### TASK GOAL
Pictures are to be left out, and the rest of the records reproduced exactly.

══ EXERCISE DATA

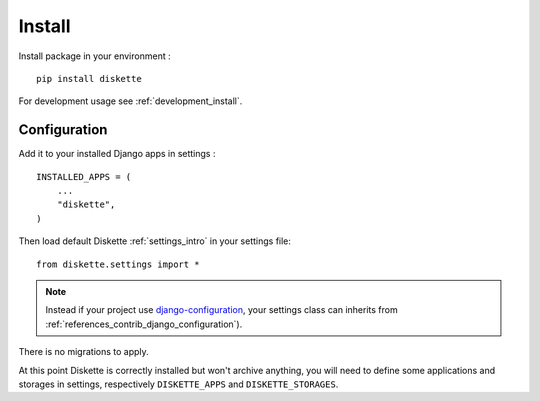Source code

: .. _install_intro:

=======
Install
=======

Install package in your environment : ::

    pip install diskette

For development usage see :ref:`development_install`.


Configuration
*************

Add it to your installed Django apps in settings : ::

    INSTALLED_APPS = (
        ...
        "diskette",
    )

Then load default Diskette :ref:`settings_intro` in your settings file: ::

    from diskette.settings import *

.. Note::

    Instead if your project use
    `django-configuration <https://django-configurations.readthedocs.io/en/stable/>`_,
    your settings class can inherits from
    :ref:`references_contrib_django_configuration`).

There is no migrations to apply.

At this point Diskette is correctly installed but won't archive anything, you will
need to define some applications and storages in settings, respectively
``DISKETTE_APPS`` and ``DISKETTE_STORAGES``.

════

### TASK OUTPUT
Source code

: .. _install_intro:

=======
Install
=======

Install package in your environment : ::

    pip install diskette

For development usage see :ref:`development_install`.


Configuration
*************

Add it to your installed Django apps in settings : ::

    INSTALLED_APPS = (
        ...
        "diskette",
    )

Then load default Diskette :ref:`settings_intro` in your settings file: ::

    from diskette.settings import *

.. Note::

    Instead if your project use
    `django-configuration <https://django-configurations.readthedocs.io/en/stable/>`_,
    your settings class can inherits from
    :ref:`references_contrib_django_configuration`).

There is no migrations to apply.

At this point Diskette is correctly installed but won't archive anything, you will
need to define some applications and storages in settings, respectively
``DISKETTE_APPS`` and ``DISKETTE_STORAGES``.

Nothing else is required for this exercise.